Hiker Chiu: This is Hiker Chiu. I'm based in Taiwan.I am optimistic. For me now, like this moment is a utopia for me now already. I couldn't imagine that like 10 years before. So after I met intersex people, intersex activists and become an intersex activist, I really feel that I live in a utopia already because I have all of you. I never feel alone. Every time I am with you, you just give me energy and I don't fear. I believe there will be a utopia for intersex people in the future and—and we have to create it.

Luan Pertl: Yeah Hiker I think you're right because when I attended my first intersex community event, yeah, I had also the feeling I'm in inter-utopia because it was the first time when I met other people and I could... when I was in a room just with intersex people and we had laughter and everything, that was …

Hiker Chiu: ... so relaxed, right?

Luan Pertl: Yeah, absolutely.

Obioma Chukwuike: I've always imagined a world where intersex people have their freedom to be whoever they want to be. Live their life, nobody asking them questions. They grow up and be what they want to be.

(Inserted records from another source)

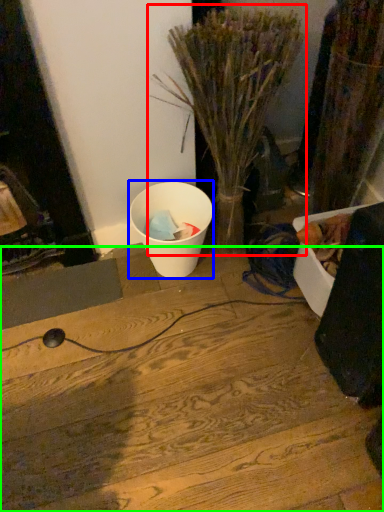
Question: Considering the real-world distances, which object is closest to houseplant (highlighted by a red box)? waste (highlighted by a blue box) or wood (highlighted by a green box).

Choices:
 (A) waste
 (B) wood

Answer: (A)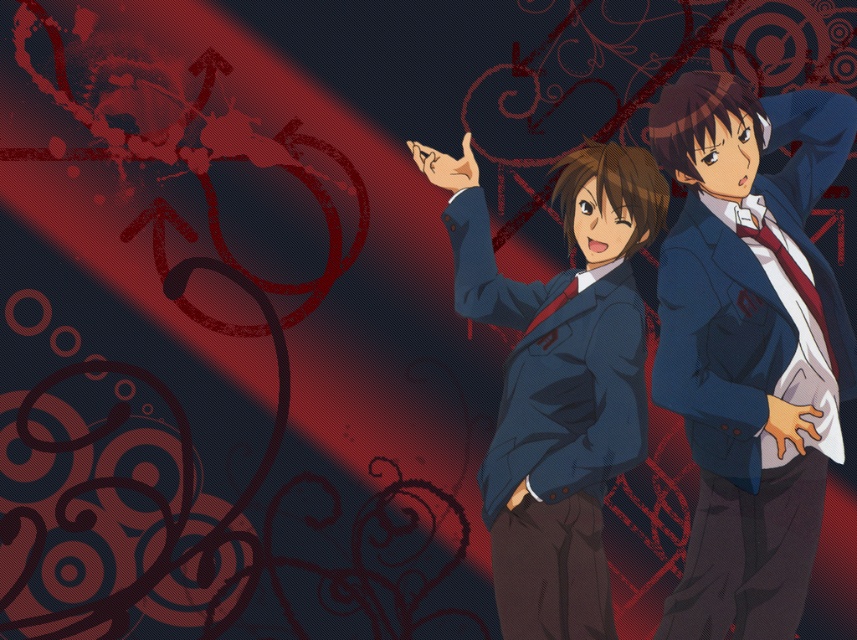
In the scene shown: You are a tailor trying to fit two customers with their respective matte blue blazers. The customer for the matte blue blazer at right is taller than the one for the matte blue blazer at center. Based on the image, will the blazer size match the customer?

The matte blue blazer at right is larger than the matte blue blazer at center. Since the customer for the matte blue blazer at right is taller, the larger size should fit appropriately.

You are an artist trying to draw the scene. The point at coordinates (748, 346) is part of which object in the image?

The point at coordinates (748, 346) corresponds to the matte blue blazer at right.

You are a tailor observing two matte blue blazers in the image. Which one is taller, the matte blue blazer at right or the matte blue blazer at center?

The matte blue blazer at right is much taller than the matte blue blazer at center.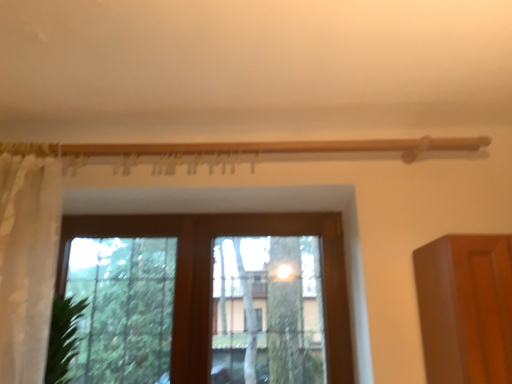
Describe the element at coordinates (27, 262) in the screenshot. I see `white sheer curtain at left` at that location.

Where is `white sheer curtain at left`? The width and height of the screenshot is (512, 384). white sheer curtain at left is located at coordinates (27, 262).

Image resolution: width=512 pixels, height=384 pixels. What do you see at coordinates (210, 278) in the screenshot? I see `brown wooden window at center` at bounding box center [210, 278].

Locate an element on the screen. brown wooden window at center is located at coordinates (210, 278).

Find the location of a particular element. white sheer curtain at left is located at coordinates (27, 262).

Between brown wooden window at center and white sheer curtain at left, which one appears on the left side from the viewer's perspective?

white sheer curtain at left.

Which object is more forward, brown wooden window at center or white sheer curtain at left?

white sheer curtain at left is more forward.

Does point (332, 306) come farther from viewer compared to point (49, 210)?

Yes, point (332, 306) is behind point (49, 210).

From the image's perspective, which is below, brown wooden window at center or white sheer curtain at left?

brown wooden window at center, from the image's perspective.

From a real-world perspective, which object rests below the other?

brown wooden window at center, from a real-world perspective.

Is brown wooden window at center wider or thinner than white sheer curtain at left?

In the image, brown wooden window at center appears to be more narrow than white sheer curtain at left.

Considering the relative sizes of brown wooden window at center and white sheer curtain at left in the image provided, is brown wooden window at center shorter than white sheer curtain at left?

Correct, brown wooden window at center is not as tall as white sheer curtain at left.

Looking at the image, does brown wooden window at center seem bigger or smaller compared to white sheer curtain at left?

Considering their sizes, brown wooden window at center takes up more space than white sheer curtain at left.

Is brown wooden window at center completely or partially outside of white sheer curtain at left?

Yes, brown wooden window at center is not within white sheer curtain at left.

Is there a large distance between brown wooden window at center and white sheer curtain at left?

That's not correct — brown wooden window at center is a little close to white sheer curtain at left.

From the picture: Does brown wooden window at center turn towards white sheer curtain at left?

Yes, brown wooden window at center faces towards white sheer curtain at left.

How many degrees apart are the facing directions of brown wooden window at center and white sheer curtain at left?

The angular difference between brown wooden window at center and white sheer curtain at left is 0.562 degrees.

You are a GUI agent. You are given a task and a screenshot of the screen. Output one action in this format:
    pyautogui.click(x=<x>, y=<y>)
    Task: Click on the curtain above the brown wooden window at center (from a real-world perspective)
    
    Given the screenshot: What is the action you would take?
    pyautogui.click(x=27, y=262)

Considering the relative positions of white sheer curtain at left and brown wooden window at center in the image provided, is white sheer curtain at left to the left of brown wooden window at center from the viewer's perspective?

Correct, you'll find white sheer curtain at left to the left of brown wooden window at center.

Consider the image. Which is in front, white sheer curtain at left or brown wooden window at center?

white sheer curtain at left is in front.

Considering the positions of points (1, 164) and (155, 228), is point (1, 164) closer to camera compared to point (155, 228)?

Yes, it is.

From the image's perspective, does white sheer curtain at left appear higher than brown wooden window at center?

Yes, from the image's perspective, white sheer curtain at left is on top of brown wooden window at center.

From a real-world perspective, is white sheer curtain at left positioned under brown wooden window at center based on gravity?

No.

Is white sheer curtain at left wider or thinner than brown wooden window at center?

In the image, white sheer curtain at left appears to be wider than brown wooden window at center.

Between white sheer curtain at left and brown wooden window at center, which one has less height?

Standing shorter between the two is brown wooden window at center.

Considering the sizes of objects white sheer curtain at left and brown wooden window at center in the image provided, who is smaller, white sheer curtain at left or brown wooden window at center?

white sheer curtain at left is smaller.

Is white sheer curtain at left located outside brown wooden window at center?

That's correct, white sheer curtain at left is outside of brown wooden window at center.

Does white sheer curtain at left touch brown wooden window at center?

No, white sheer curtain at left is not next to brown wooden window at center.

Is brown wooden window at center at the back of white sheer curtain at left?

Correct, white sheer curtain at left is looking away from brown wooden window at center.

How different are the orientations of white sheer curtain at left and brown wooden window at center in degrees?

The angle between the facing direction of white sheer curtain at left and the facing direction of brown wooden window at center is 0.562 degrees.

How far apart are white sheer curtain at left and brown wooden window at center?

24.33 inches.

Locate an element on the screen. Image resolution: width=512 pixels, height=384 pixels. window lying below the white sheer curtain at left (from the image's perspective) is located at coordinates (210, 278).

Locate an element on the screen. This screenshot has height=384, width=512. window that is on the right side of white sheer curtain at left is located at coordinates (210, 278).

The height and width of the screenshot is (384, 512). In order to click on window located behind the white sheer curtain at left in this screenshot , I will do `click(210, 278)`.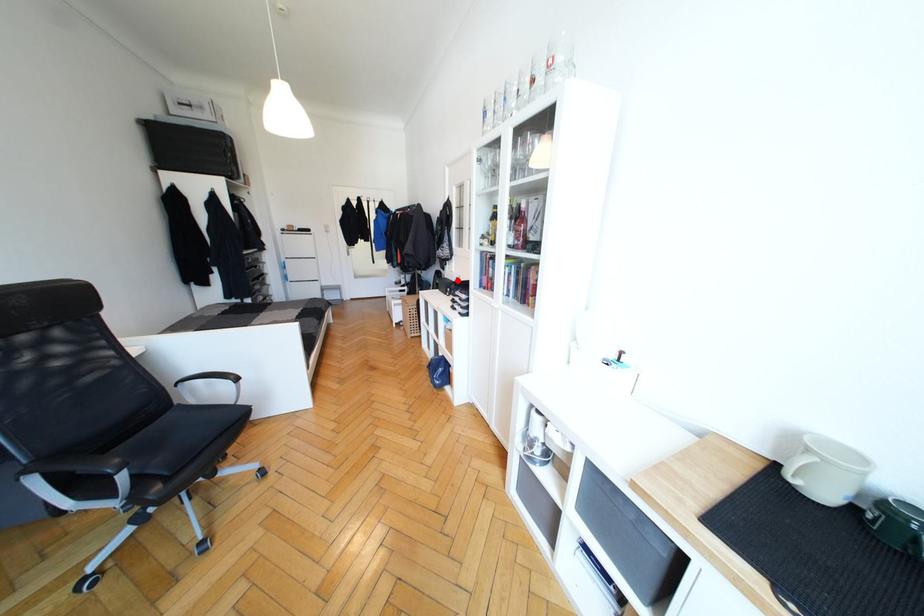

Eliana Rubashkyn: How I would imagine an utopia is that it's a place and where, as humans, we recognize and we celebrate everyone's existence. And everyone's existence in all the possible ways, in all the possible elements that build the diversity of a human. It's the multiple dimensions that build up that diversity. For intersex people that diversity will be our bodies, and the celebration that bodies are meant to be celebrated and loved, no matter how they are and no matter how they should be. Our bodies should be celebrated just for the fact that we are human, celebrating what actually, you know, are corpo ralities and I would say corpo realities.

Mani Bruce Mitchell: Of this extraordinary community and yeah ... I'm also thinking about the people that come to this exhibition who are still in pain and finding it difficult. I just want people to look inside and find that beauty. Every intersex person is a beautiful being that deserves to unfold and be and connect to this amazing community around the world. It's in doing what you're doing that we make things possible, so I agree ...

Hiker Chiu: That's how wonderful we are, you know? We are …

Crystal Hendricks: Definetly.

Hiker Chiu: There's no standard, there's no stereotype, don't think about that. You know, this is how wonderful we are!

Eliana Rubashkyn: Then I think we will come to a point where we will start celebrating also the narratives in the bodies of intersex people. And actually that will translate in better experiences. Because in my utopia, it would be a world in ... actually you will be lucky for being intersex. Because people will like to celebrate you, or you will be special. You will have this unique gift of nature that you are just, you know, you have a particular body, and you have a superpower in your body, and you have a beautiful manifestation that just shows how beautiful nature can be.

Luan Pertl: My name is Luan Pertl. I am part of the curating team of Mercury Rising, and I have initiated this exhibition.Hello, great that we can exchange our thoughts on an intersex utopia here. This audio space is for inter* people only. We are listening to the same things at the same time. How do you like it? Do you hear Mercury Rising?